Alex, per queste ragioni, nelle sue terre coltiva farro monococco, farro dicocco, avena nuda e frumento di montagna. «Abbiamo un piccolo mulino e con questi cereali facciamo il pane per la nostra famiglia. Il resto lo vendiamo a un panificio qui vicino. Ma la cosa fondamentale è la paglia, per noi una grane risorsa. Con paglia e letame facciamo il compost, il fertilizzante organico migliore che ci sia». E aggiunge: «Il lavoro principale di un agricoltore è mantenere o migliorare la condizione della terra. Così ho delle piante più sane, un foraggio di qualità e, di conseguenza, un latte di qualità».
Sonja ci fa sedere a un tavolo fuori dal laboratorio. Ci offre del succo fatto in casa. Rimprovera nuovamente Alex per averci fatto assaggiare i loro formaggi senza il pane. Ne fa portare ancora, di formaggi. I prodotti del caseificio da sempre sono solo tre («questa società vive di novità, ma quando i clienti mi chiedono se farò qualcosa di nuovo rispondo che preferisco fare qualcosa di buono»), tutti prodotti a latte crudo, e prendono i nomi dalle cime delle montagne che ci circondano.
C’è l’Arunda, a pasta molle; il Tella, a pasta semidura; e il Rims, lo stagionato. E forse qui la pace tra padre e figlio arriva, perché là dove il Signor Agethle vinceva campanacci, Alex si è aggiudicato varie onorificenze tra cui una serie di Italian Cheese Award e il World Cheese Award nel 2010 con l’Arunda. «Ma ora i premi non mi interessano più. All’inizio servono per farti conoscere, poi perdono di valore», ammette. Noi assaporiamo, lui ci spiega un’altra parte fondamentale della sua filosofia agricola: «Tutto qui funziona a cicli, che dobbiamo chiudere affinché non ci siano sprechi. Questa è la cosa che conta davvero per me».
Le mucche di Alex, poco più di una decina, oggi non ci sono. A fine giugno hanno lasciato la loro stalla a stabulazione libera («non me la sentivo di tenerle legate») direzione alpeggio, dove staranno fino ai primi di settembre. Poi dal loro latte, nella malga, verrà prodotto formaggio duro. Bella vita la loro, là sulle montagne a far villeggiatura. Oltre a essere una questione di tradizione, e di variazione nella loro alimentazione (lassù si compone di una varietà di erbe aromatiche e nutrienti), l’idea di affidarsi agli alpeggi è anche una questione di salute mentale. «Non posso fare questo lavoro 12 mesi all’anno. E nemmeno voglio», ammette con un sorriso Alex. «Voglio potermi riposare, viaggiare, godermi la famiglia.
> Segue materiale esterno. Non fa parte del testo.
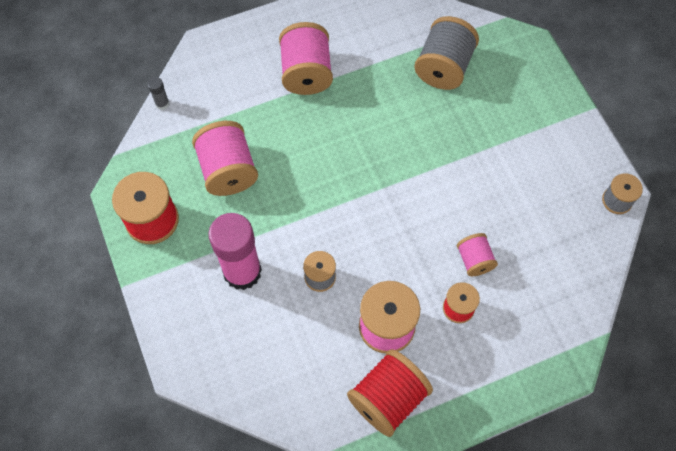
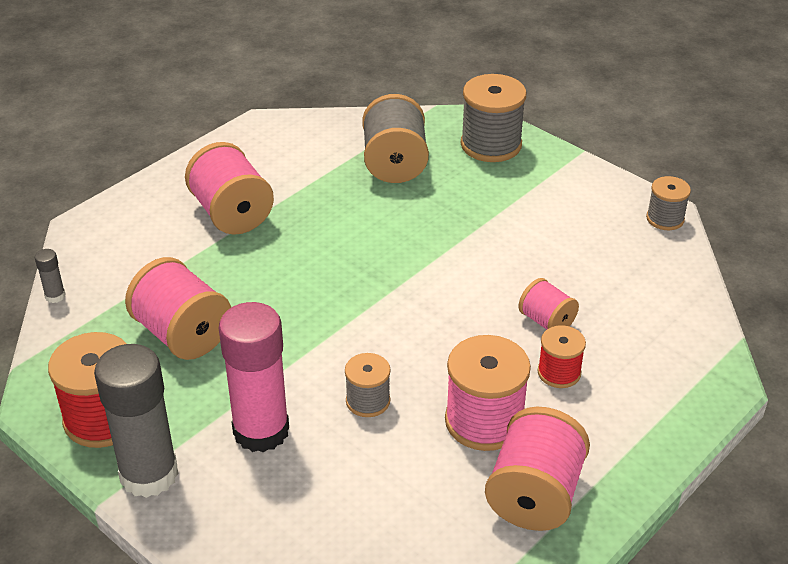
camera: 25 degrees left, 25 degrees down
red spool [347,349,433,437] -> pink spool [485,407,590,531]
none -> grey glue stick [94,344,178,498]
none -> grey spool [461,74,526,162]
L’alpeggio mi permette questo. Penso che l’attenzione al nostro benessere mentale sia più importante di quanto produciamo e degli introiti che portiamo a casa».
«Tu sei un pazzo» è una frase che Alexander ripete spesso mentre ci racconta la sua storia e ci mostra il suo laboratorio, la sua stalla, la sua casa. «Tu sei pazzo» è la frase che gli hanno ripetuto i genitori, i colleghi, gli altri lavoratori con cui si è interfacciato, ma anche Maximilian Eller, il casaro che da 20 anni è al suo fianco nella produzione («ci sentivamo quand’ero in California. Ci eravamo promessi che al mio ritorno avremmo iniziato a lavorare assieme»). Questo perché quando si vuole cambiare qualcosa di così radicato nella nostra cultura si è considerati folli, o come dice Alex, pazzi. Ma per fortuna è proprio grazie alla pazzia (ma anche la voglia, l’incoscienza, l’allegria, per citare) che possiamo trovare una risposta alternativa a quei sistemi di produzione intensivi, e spesso nocivi, che sembrano ancora essere l’unica realtà di oggi.
E chissà che in alpeggio non ci sia posto anche per noi.